The Effect of Donor Star Rejuvenation on Common Envelope Evolution

TL;DR

This study uses 3D hydrodynamics simulations to examine how donor star rejuvenation affects common envelope evolution in binary systems, revealing significant impacts on inspiral duration and ejecta morphology.

Contribution

It introduces the first detailed comparison of common envelope evolution with rejuvenated versus non-rejuvenated donor star models.

Findings

Rejuvenation halves the inspiral duration.

Rejuvenated donors produce more asymmetric, equatorially concentrated ejecta.

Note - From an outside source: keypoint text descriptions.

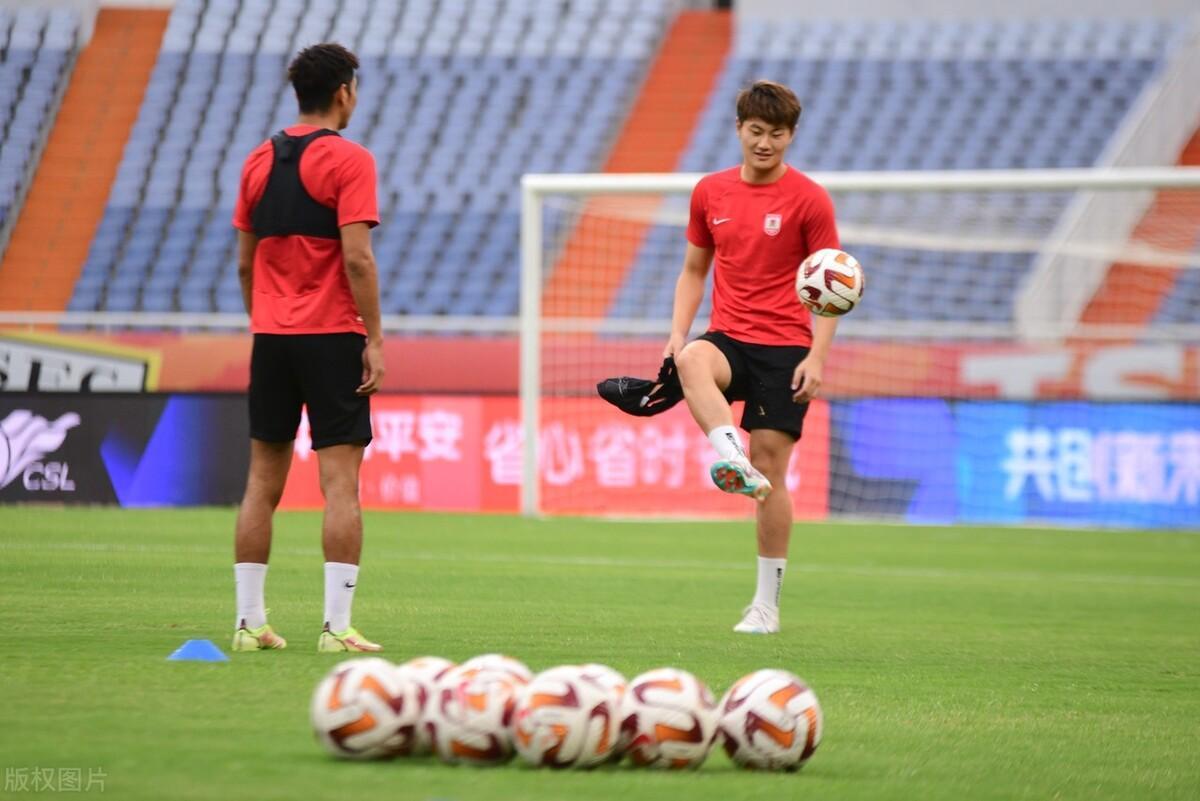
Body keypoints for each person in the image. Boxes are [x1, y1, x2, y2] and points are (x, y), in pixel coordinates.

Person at [664, 80, 840, 635]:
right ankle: (730, 457)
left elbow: (832, 285)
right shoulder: (709, 192)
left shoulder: (810, 199)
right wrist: (677, 333)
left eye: (777, 134)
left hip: (786, 348)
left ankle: (766, 605)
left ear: (791, 135)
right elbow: (694, 270)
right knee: (693, 359)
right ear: (739, 128)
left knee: (772, 473)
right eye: (757, 131)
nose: (765, 143)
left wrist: (817, 357)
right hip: (730, 337)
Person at [229, 43, 385, 653]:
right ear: (345, 92)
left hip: (271, 338)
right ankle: (336, 628)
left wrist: (266, 319)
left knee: (260, 482)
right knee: (340, 483)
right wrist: (374, 338)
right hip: (331, 337)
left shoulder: (256, 160)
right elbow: (357, 258)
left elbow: (246, 264)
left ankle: (249, 625)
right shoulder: (350, 160)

Rejuvenation reduces unbound mass by 20-40%.

Abstract

In close binary star systems, common envelope evolution may occur after a previous phase of mass transfer. Some isolated formation channels for double neutron star binaries suggest that the donor of common envelope evolution was the accretor of a previous phase of stable mass transfer. Accretion should substantially alter the structure of the donor, particularly by steepening the density gradient at the core-envelope interface and rejuvenating the star. We study the common envelope evolution of a donor that was the accretor of a previous phase of stable mass transfer and has a rejuvenated structure. We perform 3D hydrodynamics simulations of the common envelope evolution of a 18 $M_\odot$ supergiant with a 1.4 $M_\odot$ companion using rejuvenated and non-rejuvenated 1D stellar models for the donor. We compare the two simulations to characterize the effect of the rejuvenation on the outcome of the common envelope phase and the shape of the ejecta. We find that accounting for a previous phase of mass transfer reduces the duration of the inspiral phase by a factor of two, likely due to the different structure in the outer layers of the donor. In the rejuvenated case, the simulations show more equatorially concentrated and asymmetric ejecta, though both cases display evidence for the formation of a pressure-supported thick circumbinary disk. During the dynamical inspiral phase, the impact of rejuvenation on the unbinding of the envelope is unclear; we find that rejuvenation decreases the amount of unbound mass by 20$\%$ to 40$\%$ depending on the energy criterion used.